Support Prefect 3
Andrew-S-Rosen opened this issue · 5 comments
Details about the quacc environment
- quacc version: 0.9.2
- Python version: 3.10.14
- prefect version: 3.0.0.rc2
What is the issue?
When using Prefect 3.x, most dynamic workflows in quacc become broken.
How can we easily reproduce the issue?
pip install quacc[dev]
pip install prefect==3.0.0rc2
quacc set WORKFLOW_ENGINE prefect
from quacc import flow, job, subflow
@job
def add(a, b):
return a + b
@job
def make_more(val):
return [val] * 3
@subflow
def add_distributed(vals, c):
return [add(val, c) for val in vals]
@flow
def dynamic_workflow(a, b, c):
result1 = add(a, b)
result2 = make_more(result1)
return add_distributed(result2, c)
assert [r.result() for r in dynamic_workflow(1, 2, 3)] == [6, 6, 6]

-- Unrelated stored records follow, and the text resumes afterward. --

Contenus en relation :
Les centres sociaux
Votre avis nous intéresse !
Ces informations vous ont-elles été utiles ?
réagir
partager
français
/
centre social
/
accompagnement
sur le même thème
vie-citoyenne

Alternatively, you can run pytest tests/prefect/test_syntax.py
to find more examples.
In running the above minimal example, you'll find that it stalls completely (if run via pytest
) or simply returns an infinite loop of errors (if run in an IPython console or REPL).
Any Ideas Why?
The root cause is the following monkeypatch:
Lines 47 to 60 in 797602a
If we comment out PrefectFuture.__getitem__ = _patched_getitem
, the minimal example will run to completion, albeit at the expense of other tests failing since we have removed the implicit deferral of __getitem__
calls.
I believe the problem is likely related to the fact that there are actually several new Perfect future classes like a PrefectConcurrentFuture
among others. However, I tried playing around with them and wasn't able to make much progress from a quick effort.

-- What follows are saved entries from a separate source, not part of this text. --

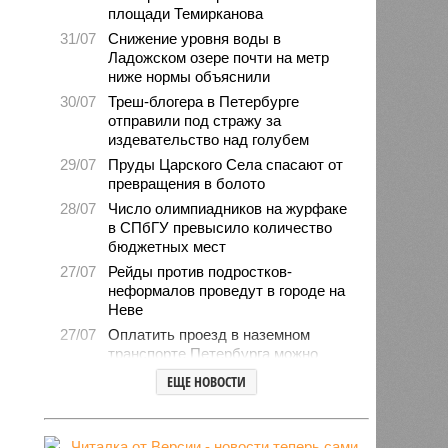
площади Темирканова
31/07
Снижение уровня воды в
Ладожском озере почти на метр
ниже нормы объяснили
30/07
Треш-блогера в Петербурге
отправили под стражу за
издевательство над голубем
29/07
Пруды Царского Села спасают от
превращения в болото
28/07
Число олимпиадников на журфаке
в СПбГУ превысило количество
бюджетных мест
27/07
Рейды против подростков-
неформалов проведут в городе на
Неве
27/07
Оплатить проезд в наземном
транспорте Петербурга можно
будет по геолокации
ЕЩЕ НОВОСТИ
24/07
Власти поручили сократить сроки
отключения горячей воды в
Петербурге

Tagging @zulissimeta as a head's up (and in case you're feeling adventurous...).
The entire test suite runs to completion if the following small change is made: changing @job
to @task
on line 49 below.
Lines 44 to 56 in 56a923a
In other words, it works perfectly fine if we don't .submit()
the __getitem__
call to the concurrent task runner, which the @job
decorator does automatically. However, it's likely this is not a mergeable change because if we use @task
here, then the __getitem__
call will run server-side. This has two potential drawbacks: 1) the server needs the same dependencies as the remote machine; 2) If there are many __getitem__
calls being made, there may be a bottleneck. However, I'm not 100% sure if it's a problem in practice. At least with the SLURM-based DaskTaskRunner
, I'm pretty sure the login node and compute node need the dependencies. Additionally, relying on __getitem__
on the login node isn't a huge issue because if the user decides to submit one-Slurm-job-per-task, they wouldn't want such trivial calls to go to Slurm anyway. There is the question about what happens with a remote server setup though.

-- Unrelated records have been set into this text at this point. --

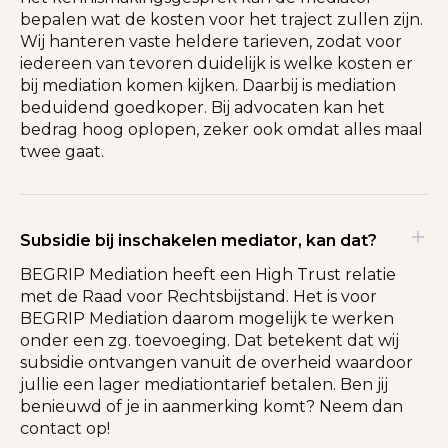
bepalen wat de kosten voor het traject zullen zijn.
Wij hanteren vaste heldere tarieven, zodat voor
iedereen van tevoren duidelijk is welke kosten er
bij mediation komen kijken. Daarbij is mediation
beduidend goedkoper. Bij advocaten kan het
bedrag hoog oplopen, zeker ook omdat alles maal
twee gaat.
Subsidie bij inschakelen mediator, kan dat?
BEGRIP Mediation heeft een High Trust relatie
met de Raad voor Rechtsbijstand. Het is voor
BEGRIP Mediation daarom mogelijk te werken
onder een zg. toevoeging. Dat betekent dat wij
subsidie ontvangen vanuit de overheid waardoor
jullie een lager mediationtarief betalen. Ben jij
benieuwd of je in aanmerking komt? Neem dan
contact op!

The biggest problem actually seems to be that you lose the DAG if some tasks are submitted and others aren't.
This might be related (and if so, it might be worth trying the tests again with the latest prefect3): PrefectHQ/prefect#14036
Note to self: this does not seem related to PrefectHQ/prefect#14036 since the errors persist in 3.0.0rc15.
We know that the following always works:
from prefect import task, flow
@task
def my_task():
return 1
@flow
def my_subflow(dummy):
return 1
@flow
def my_flow():
result = my_task.submit()
return my_subflow(result)
assert my_flow() == 1
But for some reason in Prefect 3, the following doesn't:
from prefect.futures import PrefectFuture
from prefect import flow, task
def _patched_getitem(self, index):
@task
def get_item(obj, key):
return obj[key]
return get_item.submit(self, index)
PrefectFuture.__getitem__ = _patched_getitem
@task
def my_task():
return 1
@flow
def my_subflow(dummy):
return 1
@flow
def my_flow():
result = my_task.submit()
return my_subflow(result)
assert my_flow() == 1
Linking to PrefectHQ/prefect#14881.
Prefect 3 support will be fixed with the upstream Prefect PR I opened: PrefectHQ/prefect#14900.